Records from a data collection
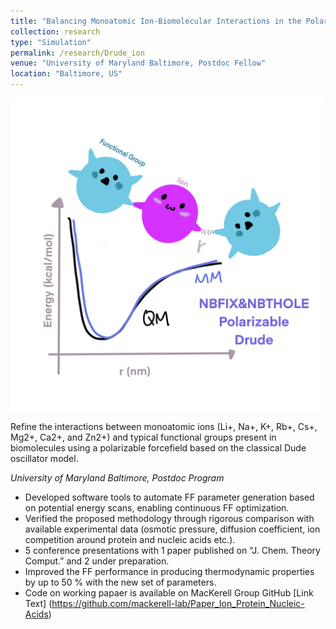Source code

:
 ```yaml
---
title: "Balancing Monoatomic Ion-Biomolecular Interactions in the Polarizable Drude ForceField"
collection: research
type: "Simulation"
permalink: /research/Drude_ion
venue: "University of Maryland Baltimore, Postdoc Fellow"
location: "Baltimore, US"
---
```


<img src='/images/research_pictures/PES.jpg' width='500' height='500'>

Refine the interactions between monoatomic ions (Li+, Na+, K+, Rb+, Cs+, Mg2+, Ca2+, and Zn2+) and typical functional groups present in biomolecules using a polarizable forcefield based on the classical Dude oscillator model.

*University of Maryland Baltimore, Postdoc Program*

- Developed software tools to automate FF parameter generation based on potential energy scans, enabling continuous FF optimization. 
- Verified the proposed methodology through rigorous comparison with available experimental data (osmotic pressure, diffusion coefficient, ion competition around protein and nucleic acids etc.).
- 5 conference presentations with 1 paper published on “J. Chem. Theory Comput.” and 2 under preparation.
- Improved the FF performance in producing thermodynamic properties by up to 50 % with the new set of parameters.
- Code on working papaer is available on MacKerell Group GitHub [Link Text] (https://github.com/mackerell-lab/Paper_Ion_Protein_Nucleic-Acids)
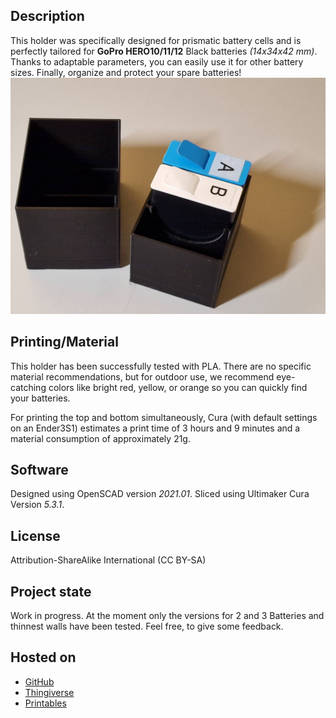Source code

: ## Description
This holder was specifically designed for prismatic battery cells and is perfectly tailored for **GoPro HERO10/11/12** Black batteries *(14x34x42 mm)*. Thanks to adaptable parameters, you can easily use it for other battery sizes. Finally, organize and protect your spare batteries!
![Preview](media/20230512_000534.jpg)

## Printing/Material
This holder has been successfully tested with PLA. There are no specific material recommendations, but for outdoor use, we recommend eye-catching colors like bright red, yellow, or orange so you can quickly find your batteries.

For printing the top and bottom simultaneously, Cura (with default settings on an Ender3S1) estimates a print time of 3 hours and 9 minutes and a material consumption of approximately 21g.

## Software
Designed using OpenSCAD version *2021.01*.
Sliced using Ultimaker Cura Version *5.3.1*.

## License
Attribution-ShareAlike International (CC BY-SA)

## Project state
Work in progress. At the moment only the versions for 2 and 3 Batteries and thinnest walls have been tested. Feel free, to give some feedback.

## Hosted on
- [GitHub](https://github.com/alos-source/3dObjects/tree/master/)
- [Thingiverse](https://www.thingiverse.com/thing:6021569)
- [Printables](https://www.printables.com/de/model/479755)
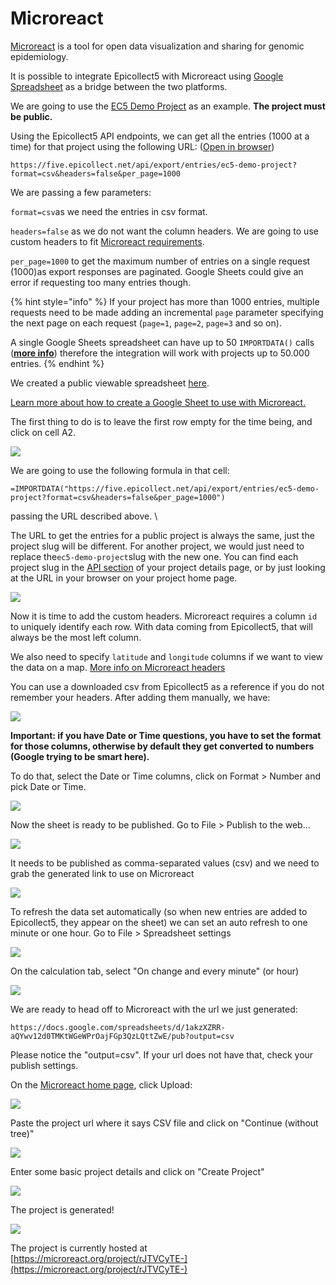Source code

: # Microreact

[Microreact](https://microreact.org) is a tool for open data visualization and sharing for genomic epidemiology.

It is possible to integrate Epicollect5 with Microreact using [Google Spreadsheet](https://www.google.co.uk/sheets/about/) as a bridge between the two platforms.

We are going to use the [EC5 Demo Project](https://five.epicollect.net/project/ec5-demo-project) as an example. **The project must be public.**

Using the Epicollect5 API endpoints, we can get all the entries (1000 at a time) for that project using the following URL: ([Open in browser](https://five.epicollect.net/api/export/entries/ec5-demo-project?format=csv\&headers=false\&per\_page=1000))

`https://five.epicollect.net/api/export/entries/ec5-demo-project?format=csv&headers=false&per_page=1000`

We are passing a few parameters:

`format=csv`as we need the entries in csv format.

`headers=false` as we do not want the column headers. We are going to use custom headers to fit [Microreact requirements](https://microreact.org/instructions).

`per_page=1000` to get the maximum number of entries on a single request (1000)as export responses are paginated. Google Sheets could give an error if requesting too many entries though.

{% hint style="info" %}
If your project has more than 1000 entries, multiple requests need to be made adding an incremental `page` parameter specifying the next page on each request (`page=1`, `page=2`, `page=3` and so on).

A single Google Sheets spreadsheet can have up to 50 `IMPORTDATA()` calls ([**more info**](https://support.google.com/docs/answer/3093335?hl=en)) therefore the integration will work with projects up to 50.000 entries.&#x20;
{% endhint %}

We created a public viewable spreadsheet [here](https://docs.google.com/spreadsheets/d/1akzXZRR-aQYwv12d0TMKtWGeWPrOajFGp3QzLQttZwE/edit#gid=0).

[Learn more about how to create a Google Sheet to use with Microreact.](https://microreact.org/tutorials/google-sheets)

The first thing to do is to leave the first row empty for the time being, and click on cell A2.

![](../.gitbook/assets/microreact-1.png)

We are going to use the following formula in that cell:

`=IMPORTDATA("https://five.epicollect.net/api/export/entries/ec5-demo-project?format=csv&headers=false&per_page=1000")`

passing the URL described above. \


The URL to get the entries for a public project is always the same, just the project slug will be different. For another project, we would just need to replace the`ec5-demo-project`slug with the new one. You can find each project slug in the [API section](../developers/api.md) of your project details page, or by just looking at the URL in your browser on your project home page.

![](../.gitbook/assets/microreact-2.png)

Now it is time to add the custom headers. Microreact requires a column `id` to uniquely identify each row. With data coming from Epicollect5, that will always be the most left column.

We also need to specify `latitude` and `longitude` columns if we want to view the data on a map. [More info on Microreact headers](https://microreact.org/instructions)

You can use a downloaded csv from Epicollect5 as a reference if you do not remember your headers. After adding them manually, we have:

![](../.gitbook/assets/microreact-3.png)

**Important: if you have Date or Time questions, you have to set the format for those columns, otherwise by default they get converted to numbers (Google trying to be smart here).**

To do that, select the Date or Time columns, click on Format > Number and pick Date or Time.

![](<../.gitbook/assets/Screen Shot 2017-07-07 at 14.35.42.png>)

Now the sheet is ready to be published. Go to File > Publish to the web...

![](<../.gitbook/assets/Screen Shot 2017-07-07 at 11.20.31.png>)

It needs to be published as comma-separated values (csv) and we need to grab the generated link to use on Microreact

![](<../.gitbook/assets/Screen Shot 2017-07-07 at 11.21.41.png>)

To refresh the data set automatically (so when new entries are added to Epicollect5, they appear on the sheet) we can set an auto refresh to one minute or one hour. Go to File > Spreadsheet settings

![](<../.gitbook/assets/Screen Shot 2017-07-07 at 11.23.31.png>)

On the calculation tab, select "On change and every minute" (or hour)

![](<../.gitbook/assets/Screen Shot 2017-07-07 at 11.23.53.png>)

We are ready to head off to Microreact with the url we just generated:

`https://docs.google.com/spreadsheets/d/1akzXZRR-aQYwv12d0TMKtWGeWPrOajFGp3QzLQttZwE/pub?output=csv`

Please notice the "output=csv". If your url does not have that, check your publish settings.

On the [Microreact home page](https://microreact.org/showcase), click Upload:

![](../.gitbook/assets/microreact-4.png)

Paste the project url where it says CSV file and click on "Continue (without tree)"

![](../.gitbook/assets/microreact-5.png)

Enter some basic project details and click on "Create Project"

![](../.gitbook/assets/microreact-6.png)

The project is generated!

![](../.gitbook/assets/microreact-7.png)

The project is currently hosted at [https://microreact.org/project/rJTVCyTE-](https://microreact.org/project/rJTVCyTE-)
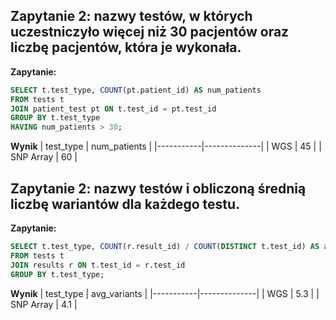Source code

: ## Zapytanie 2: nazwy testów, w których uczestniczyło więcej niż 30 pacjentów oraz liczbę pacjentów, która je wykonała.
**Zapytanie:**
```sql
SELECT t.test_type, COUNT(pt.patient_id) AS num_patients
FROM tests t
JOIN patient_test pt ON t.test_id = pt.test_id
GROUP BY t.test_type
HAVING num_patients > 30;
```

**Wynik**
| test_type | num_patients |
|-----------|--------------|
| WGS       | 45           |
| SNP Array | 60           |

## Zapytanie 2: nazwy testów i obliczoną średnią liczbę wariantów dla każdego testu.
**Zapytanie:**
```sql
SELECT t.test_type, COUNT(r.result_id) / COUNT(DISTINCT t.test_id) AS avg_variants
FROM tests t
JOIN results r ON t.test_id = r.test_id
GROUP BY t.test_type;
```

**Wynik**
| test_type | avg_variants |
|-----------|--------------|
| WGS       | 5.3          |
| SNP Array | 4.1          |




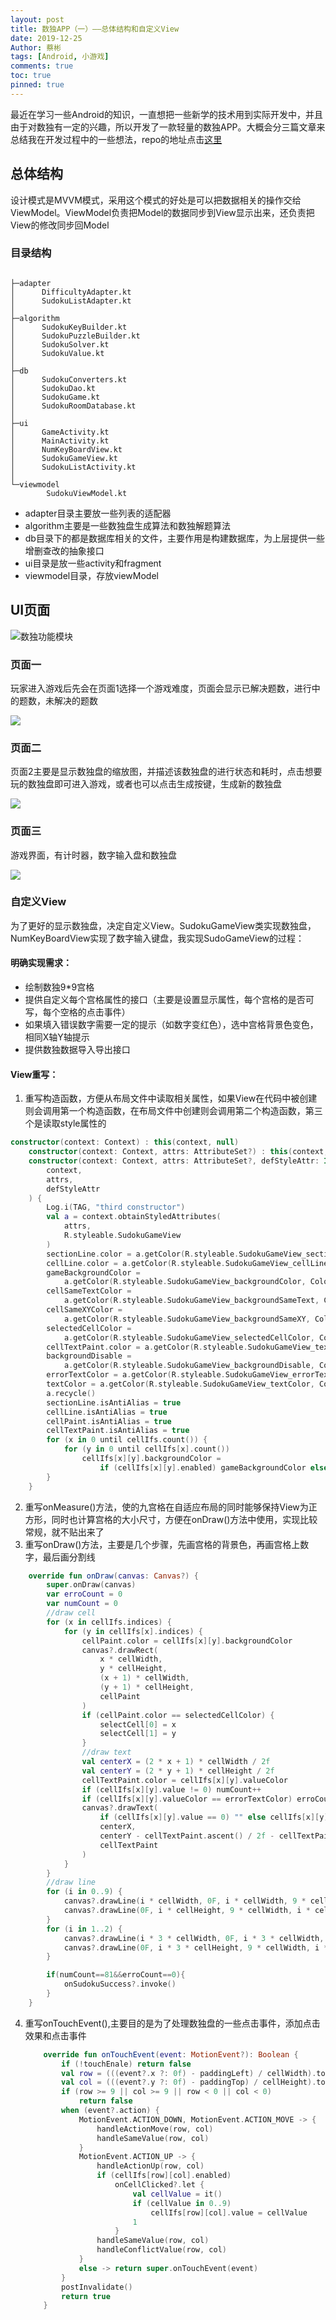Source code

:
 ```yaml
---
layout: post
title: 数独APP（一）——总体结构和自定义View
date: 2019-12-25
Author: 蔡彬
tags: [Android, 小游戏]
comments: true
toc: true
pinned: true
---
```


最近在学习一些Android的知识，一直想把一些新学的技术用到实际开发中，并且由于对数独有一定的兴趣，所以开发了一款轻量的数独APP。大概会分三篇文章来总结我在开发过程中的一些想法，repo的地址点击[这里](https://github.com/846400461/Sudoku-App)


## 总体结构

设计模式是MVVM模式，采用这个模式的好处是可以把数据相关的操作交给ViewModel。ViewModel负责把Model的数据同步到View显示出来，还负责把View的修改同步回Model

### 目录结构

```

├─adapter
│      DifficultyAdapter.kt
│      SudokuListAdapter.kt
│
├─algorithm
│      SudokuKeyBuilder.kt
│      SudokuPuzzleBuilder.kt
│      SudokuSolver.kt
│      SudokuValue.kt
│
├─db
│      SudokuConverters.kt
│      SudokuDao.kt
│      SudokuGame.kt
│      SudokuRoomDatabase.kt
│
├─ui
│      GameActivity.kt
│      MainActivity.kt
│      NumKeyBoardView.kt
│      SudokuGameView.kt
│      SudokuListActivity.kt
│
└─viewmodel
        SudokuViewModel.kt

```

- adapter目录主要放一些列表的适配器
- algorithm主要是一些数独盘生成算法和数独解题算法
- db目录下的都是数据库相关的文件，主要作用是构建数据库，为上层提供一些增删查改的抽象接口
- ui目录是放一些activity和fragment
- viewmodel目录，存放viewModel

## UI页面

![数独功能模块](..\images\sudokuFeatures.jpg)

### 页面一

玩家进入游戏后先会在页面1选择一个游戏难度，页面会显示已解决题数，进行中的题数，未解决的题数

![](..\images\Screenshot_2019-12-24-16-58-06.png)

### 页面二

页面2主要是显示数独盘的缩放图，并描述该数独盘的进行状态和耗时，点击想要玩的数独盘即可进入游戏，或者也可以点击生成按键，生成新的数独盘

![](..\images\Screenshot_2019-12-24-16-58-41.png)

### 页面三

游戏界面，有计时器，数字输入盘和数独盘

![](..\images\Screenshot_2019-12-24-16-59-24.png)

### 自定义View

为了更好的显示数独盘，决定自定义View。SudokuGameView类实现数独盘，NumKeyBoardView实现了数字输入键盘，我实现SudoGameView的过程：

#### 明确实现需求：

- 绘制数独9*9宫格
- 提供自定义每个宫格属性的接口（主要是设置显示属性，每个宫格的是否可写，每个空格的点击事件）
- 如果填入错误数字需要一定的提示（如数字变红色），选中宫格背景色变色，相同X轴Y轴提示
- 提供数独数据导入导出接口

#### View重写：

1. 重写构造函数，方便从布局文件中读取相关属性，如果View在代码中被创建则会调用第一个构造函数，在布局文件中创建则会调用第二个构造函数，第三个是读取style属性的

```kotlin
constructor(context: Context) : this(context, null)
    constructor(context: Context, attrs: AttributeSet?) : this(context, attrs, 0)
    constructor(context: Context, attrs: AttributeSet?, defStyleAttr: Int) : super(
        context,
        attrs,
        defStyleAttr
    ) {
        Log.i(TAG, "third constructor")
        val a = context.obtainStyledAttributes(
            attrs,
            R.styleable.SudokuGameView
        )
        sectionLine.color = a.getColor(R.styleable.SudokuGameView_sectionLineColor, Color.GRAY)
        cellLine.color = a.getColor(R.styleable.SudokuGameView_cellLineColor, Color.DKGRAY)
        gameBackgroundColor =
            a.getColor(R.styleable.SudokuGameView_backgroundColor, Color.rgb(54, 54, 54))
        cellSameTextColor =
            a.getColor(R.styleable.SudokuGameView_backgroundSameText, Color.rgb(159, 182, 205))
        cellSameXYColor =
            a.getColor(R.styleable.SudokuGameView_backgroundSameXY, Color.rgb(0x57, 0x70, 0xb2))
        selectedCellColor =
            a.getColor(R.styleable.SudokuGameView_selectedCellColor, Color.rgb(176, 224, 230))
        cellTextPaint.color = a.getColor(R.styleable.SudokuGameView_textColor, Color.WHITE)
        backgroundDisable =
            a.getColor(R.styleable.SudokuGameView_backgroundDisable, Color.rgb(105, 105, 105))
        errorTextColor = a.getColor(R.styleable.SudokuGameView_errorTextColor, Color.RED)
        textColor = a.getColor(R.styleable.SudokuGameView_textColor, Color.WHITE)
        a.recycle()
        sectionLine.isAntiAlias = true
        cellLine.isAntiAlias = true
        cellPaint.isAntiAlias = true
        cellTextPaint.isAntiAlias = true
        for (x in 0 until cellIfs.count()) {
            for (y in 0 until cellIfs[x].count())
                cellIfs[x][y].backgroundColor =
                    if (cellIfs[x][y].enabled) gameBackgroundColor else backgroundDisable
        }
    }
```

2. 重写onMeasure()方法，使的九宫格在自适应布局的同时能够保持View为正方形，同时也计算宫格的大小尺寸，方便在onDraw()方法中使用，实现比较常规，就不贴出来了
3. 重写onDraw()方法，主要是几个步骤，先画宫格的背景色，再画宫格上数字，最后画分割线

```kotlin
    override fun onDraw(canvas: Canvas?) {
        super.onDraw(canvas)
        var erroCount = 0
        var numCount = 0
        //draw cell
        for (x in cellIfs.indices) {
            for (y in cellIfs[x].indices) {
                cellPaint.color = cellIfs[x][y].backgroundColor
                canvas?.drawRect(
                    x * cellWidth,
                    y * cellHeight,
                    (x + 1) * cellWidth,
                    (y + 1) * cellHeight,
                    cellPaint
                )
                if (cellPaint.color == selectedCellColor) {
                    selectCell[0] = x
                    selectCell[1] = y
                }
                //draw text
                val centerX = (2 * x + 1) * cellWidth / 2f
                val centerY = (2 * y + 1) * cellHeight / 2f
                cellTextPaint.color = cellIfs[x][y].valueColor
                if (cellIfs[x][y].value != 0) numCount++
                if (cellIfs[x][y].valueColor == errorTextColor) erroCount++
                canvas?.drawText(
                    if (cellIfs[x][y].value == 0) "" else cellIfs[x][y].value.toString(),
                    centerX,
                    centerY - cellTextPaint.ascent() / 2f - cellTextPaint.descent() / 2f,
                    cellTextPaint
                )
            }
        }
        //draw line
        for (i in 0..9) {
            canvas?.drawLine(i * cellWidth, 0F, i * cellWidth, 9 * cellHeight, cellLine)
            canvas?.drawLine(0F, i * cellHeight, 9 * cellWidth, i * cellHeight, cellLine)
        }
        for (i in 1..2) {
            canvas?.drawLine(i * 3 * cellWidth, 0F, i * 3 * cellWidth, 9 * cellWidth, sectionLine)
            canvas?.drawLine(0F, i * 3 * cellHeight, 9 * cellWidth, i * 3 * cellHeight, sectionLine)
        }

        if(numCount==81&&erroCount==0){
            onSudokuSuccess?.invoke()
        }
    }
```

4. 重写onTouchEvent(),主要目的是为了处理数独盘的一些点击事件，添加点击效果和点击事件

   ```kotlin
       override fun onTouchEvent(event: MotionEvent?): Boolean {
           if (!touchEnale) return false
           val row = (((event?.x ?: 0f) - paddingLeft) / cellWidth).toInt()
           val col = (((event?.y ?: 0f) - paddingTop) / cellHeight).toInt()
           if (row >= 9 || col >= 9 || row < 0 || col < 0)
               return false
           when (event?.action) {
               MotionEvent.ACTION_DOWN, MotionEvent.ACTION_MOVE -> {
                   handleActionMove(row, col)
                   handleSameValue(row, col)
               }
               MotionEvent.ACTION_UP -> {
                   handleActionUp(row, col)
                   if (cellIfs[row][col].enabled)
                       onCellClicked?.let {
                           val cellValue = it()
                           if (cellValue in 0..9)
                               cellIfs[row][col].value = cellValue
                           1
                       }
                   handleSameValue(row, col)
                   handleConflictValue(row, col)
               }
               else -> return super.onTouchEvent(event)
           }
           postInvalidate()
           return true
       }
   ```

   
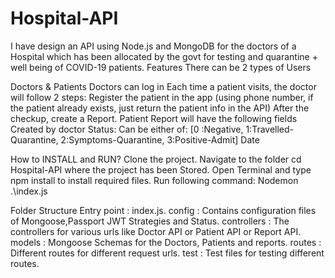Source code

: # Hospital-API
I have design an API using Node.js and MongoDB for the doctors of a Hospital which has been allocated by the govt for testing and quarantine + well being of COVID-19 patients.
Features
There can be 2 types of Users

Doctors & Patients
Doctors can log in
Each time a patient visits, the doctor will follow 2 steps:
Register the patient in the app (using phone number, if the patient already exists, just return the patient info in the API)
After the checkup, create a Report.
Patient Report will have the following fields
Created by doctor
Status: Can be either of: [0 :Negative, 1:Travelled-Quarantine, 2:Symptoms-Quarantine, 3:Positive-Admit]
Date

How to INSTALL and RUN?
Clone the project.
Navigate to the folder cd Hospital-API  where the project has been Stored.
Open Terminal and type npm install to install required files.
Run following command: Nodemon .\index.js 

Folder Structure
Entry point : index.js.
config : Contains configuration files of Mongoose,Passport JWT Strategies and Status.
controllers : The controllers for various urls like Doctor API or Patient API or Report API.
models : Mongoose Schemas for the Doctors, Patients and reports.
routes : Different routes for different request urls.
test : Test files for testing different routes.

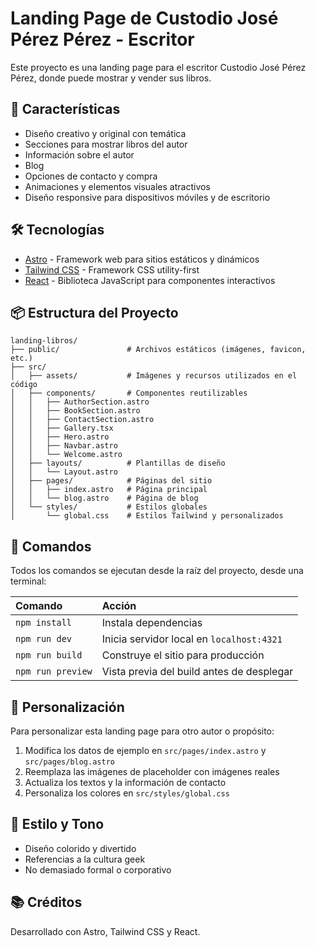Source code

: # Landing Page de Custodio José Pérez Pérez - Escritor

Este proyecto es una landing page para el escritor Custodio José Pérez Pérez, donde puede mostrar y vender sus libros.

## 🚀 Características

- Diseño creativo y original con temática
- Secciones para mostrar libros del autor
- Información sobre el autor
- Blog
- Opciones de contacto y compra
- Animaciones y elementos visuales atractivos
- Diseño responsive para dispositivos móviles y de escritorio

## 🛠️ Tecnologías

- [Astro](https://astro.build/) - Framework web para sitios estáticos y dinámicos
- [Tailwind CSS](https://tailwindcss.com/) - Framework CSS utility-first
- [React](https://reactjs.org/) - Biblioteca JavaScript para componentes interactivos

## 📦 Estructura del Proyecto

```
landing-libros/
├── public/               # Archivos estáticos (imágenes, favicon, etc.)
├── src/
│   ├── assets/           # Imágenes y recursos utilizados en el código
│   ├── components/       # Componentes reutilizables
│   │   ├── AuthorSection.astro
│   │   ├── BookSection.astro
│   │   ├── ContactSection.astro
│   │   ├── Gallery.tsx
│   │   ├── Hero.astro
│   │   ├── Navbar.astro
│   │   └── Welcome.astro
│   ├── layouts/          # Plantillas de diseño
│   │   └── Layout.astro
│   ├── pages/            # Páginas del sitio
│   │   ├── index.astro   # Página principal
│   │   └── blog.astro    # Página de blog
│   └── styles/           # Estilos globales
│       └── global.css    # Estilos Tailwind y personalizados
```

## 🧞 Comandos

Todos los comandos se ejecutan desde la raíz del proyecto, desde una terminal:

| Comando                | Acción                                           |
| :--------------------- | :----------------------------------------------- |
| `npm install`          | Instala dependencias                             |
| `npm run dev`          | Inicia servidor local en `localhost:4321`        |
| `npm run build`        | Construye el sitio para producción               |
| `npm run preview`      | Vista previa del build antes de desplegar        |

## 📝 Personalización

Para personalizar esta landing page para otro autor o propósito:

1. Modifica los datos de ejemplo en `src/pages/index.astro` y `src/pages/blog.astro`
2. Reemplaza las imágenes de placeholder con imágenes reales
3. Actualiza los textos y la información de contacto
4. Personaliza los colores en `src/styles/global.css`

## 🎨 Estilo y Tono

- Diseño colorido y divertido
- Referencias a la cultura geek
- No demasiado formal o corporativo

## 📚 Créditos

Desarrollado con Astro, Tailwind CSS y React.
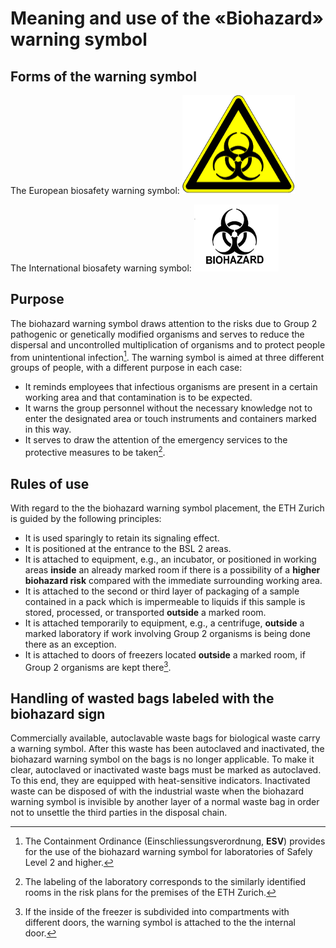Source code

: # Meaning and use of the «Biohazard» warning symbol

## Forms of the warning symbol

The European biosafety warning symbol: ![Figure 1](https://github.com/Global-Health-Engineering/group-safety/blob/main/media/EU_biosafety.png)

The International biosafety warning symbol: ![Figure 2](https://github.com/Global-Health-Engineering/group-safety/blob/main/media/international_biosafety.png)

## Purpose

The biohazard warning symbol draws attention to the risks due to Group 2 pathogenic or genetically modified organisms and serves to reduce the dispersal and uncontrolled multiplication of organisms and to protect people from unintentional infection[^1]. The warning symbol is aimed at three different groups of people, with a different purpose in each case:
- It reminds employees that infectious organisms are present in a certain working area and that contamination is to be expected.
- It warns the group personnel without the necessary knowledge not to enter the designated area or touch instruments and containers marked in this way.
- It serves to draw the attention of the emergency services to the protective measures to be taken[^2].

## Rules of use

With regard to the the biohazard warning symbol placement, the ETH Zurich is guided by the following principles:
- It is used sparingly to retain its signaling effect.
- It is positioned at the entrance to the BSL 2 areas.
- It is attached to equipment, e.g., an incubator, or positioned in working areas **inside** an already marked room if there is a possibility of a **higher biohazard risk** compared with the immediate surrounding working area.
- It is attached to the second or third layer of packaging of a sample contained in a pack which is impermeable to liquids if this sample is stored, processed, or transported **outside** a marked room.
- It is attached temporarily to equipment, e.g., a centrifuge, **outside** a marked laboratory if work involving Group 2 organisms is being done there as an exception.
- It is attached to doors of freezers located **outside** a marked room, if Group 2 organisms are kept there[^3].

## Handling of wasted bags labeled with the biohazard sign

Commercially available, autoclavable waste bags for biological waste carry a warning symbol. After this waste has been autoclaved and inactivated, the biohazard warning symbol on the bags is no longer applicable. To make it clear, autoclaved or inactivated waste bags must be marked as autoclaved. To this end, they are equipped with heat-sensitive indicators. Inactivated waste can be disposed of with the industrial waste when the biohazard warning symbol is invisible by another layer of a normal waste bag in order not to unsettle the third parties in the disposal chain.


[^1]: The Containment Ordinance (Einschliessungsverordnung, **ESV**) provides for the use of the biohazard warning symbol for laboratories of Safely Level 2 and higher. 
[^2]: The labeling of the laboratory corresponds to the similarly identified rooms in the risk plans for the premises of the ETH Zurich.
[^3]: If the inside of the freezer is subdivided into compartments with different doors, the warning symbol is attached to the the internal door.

The task: Among the entries above, locate the line with "- Referencias a la cultura geek" and the line with "The European biosafety". Give those two lines and all lines between them again, exactly, leaving out the pictures.

Response box:
- Referencias a la cultura geek
- No demasiado formal o corporativo

## 📚 Créditos

Desarrollado con Astro, Tailwind CSS y React.
Source code

: # Meaning and use of the «Biohazard» warning symbol

## Forms of the warning symbol

The European biosafety warning symbol: ![Figure 1](https://github.com/Global-Health-Engineering/group-safety/blob/main/media/EU_biosafety.png)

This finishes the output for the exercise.